CCS is of major concern, given the reliance of many countries – not least China – on coal. The lack of funding and incentives for full-scale and demonstration projects constitutes a major barrier. At present, the necessary technical expertise and know-how is largely in the hands of a small number of firms based in developed countries. Further delay would mean that the technology essentially comes too late to make the needed difference.
At the far end of the spectrum are new technologies which might emerge from the discovery of new materials, the development of new equipment and methods, and the identification and development of new fuels. This will require a major push on research and development (R&D). Technology cooperation between developed and developing countries, and increasingly between developing countries, will need to be significantly enhanced. Similarly, it will be necessary to catalyze the complementary roles of the public and private sectors in technology development and technology transfer.
What are the critical barriers impeding technology development and technology transfer?

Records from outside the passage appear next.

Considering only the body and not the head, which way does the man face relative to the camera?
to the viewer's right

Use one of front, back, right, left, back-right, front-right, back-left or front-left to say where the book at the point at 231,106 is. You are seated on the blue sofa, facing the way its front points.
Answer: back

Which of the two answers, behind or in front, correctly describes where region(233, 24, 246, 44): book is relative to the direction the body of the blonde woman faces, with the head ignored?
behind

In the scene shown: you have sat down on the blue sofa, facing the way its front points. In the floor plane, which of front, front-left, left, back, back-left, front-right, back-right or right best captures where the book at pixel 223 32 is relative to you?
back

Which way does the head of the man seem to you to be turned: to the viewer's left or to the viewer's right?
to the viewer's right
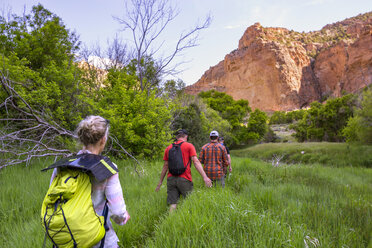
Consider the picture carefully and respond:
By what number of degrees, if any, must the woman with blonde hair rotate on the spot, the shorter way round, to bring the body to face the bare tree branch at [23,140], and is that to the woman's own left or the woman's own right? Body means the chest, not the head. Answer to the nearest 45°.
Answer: approximately 45° to the woman's own left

For developing countries, one of the most significant barriers is that, at current costs, the energy services from climate-friendly technologies are too costly for the vast majority of their populations. In addition, capital shortages and high capital costs are still commonplace in many developing countries – a situation exacerbated by the current financial crisis.
Other barriers include market conditions, inappropriate fiscal and regulatory policies, lack of access to information, the condition of infrastructure, and weak human resource capacities.
The legal and regulatory frameworks can promote and enable – or slow – technology development and transfer. In this respect, views differ sharply on whether prevailing international intellectual property rights protections constitute genuine barriers to technology transfer and diffusion. Certainly, the rationale for IPRs is to promote innovation. It may be legitimate to ask – has the pendulum swung too far, from protection to protectionism?
Our timing today is good – a month from Poznan. And the setting, here in the Great Hall of the People, is auspicious. Let us seize this opportunity to contribute to the negotiations through substantive discussions on these hard issues, which will not go away. We must confront them, head on.
On behalf of the United Nations, I express our profound gratitude for the generosity and graciousness of our hosts, the Chinese Government, and for their excellent organization of this Conference. Our thanks must also go to the United Nations Foundation and the Government of Denmark for their support, which enabled the presence of a number of participants.
I wish you all frank and fruitful discussions.